The USRA Heavy Santa Fe was a USRA standard class of steam locomotive designed under the control of the United States Railroad Administration, the nationalized railroad system in the United States during World War I. These locomotives were of 2-10-2 wheel arrangement in the Whyte notation, or 1′E1′ in UIC classification; this arrangement was commonly named "Santa Fe" in the United States. At the time, the Santa Fe was the largest non-articulated type in common use, primarily in slow drag freight duty in ore or coal service.

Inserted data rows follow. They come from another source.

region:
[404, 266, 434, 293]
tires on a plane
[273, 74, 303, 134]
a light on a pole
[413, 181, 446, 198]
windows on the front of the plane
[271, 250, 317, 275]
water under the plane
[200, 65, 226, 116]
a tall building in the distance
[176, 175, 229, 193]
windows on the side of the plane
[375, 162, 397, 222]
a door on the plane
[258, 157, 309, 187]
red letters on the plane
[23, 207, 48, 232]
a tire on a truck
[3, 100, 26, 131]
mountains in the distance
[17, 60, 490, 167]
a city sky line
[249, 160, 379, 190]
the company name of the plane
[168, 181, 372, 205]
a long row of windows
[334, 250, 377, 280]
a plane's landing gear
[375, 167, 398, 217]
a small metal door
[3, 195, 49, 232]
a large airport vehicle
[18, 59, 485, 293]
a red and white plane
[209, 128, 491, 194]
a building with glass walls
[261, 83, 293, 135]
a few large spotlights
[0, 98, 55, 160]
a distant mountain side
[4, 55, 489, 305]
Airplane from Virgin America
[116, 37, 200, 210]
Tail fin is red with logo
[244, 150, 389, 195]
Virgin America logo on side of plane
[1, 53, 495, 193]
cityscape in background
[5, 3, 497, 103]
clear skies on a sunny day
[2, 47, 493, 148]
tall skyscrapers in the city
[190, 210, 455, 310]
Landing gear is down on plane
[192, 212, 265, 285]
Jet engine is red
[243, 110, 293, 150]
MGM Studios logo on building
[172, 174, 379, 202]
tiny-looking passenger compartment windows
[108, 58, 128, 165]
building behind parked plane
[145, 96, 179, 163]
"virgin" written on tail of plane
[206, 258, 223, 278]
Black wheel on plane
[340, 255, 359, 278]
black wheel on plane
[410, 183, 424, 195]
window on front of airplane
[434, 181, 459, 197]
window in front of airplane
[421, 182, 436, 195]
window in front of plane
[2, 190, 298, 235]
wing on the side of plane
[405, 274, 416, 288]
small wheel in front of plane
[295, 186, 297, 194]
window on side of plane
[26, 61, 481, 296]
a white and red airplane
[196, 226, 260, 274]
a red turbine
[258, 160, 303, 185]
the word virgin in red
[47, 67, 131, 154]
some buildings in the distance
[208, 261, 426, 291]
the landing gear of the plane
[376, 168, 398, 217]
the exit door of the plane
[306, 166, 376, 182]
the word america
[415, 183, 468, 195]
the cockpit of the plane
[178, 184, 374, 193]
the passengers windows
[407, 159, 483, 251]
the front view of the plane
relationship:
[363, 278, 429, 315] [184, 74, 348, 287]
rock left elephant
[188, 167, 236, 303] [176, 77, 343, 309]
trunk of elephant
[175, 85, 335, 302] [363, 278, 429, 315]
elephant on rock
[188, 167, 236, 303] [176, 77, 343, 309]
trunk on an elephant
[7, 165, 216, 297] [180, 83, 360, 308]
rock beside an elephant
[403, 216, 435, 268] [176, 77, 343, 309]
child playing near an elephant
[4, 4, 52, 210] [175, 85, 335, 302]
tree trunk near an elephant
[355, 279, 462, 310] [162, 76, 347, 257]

A total of 175 of these locomotives were constructed under the auspices of the USRA. They went to the following railroads:

Table of original USRA allocation
| Railroad | Quantity | Class | Road numbers | Notes |
|---|---|---|---|---|
| Bessemer and Lake Erie Railroad | 5 | D2A | 521–525 |  |
| Chicago, Burlington and Quincy Railroad | 10 | M-3 | 6300–6309 | At times leased to the Colorado and Southern Railway |
| Erie Railroad | 25 | R-3 | 4200–4224 |  |
| Colorado and Southern Railway | 5 | E-5B | 905–909 |  |
| Pennsylvania Railroad | 130 | N2s | Random between 7036 and 9859 |  |
| Total | 175 |  |  |  |

The Pennsylvania Railroad locomotives were later refitted with the Pennsy's trademark Belpaire fireboxes. None of the originals built under USRA auspices or any of the subsequent copies were preserved.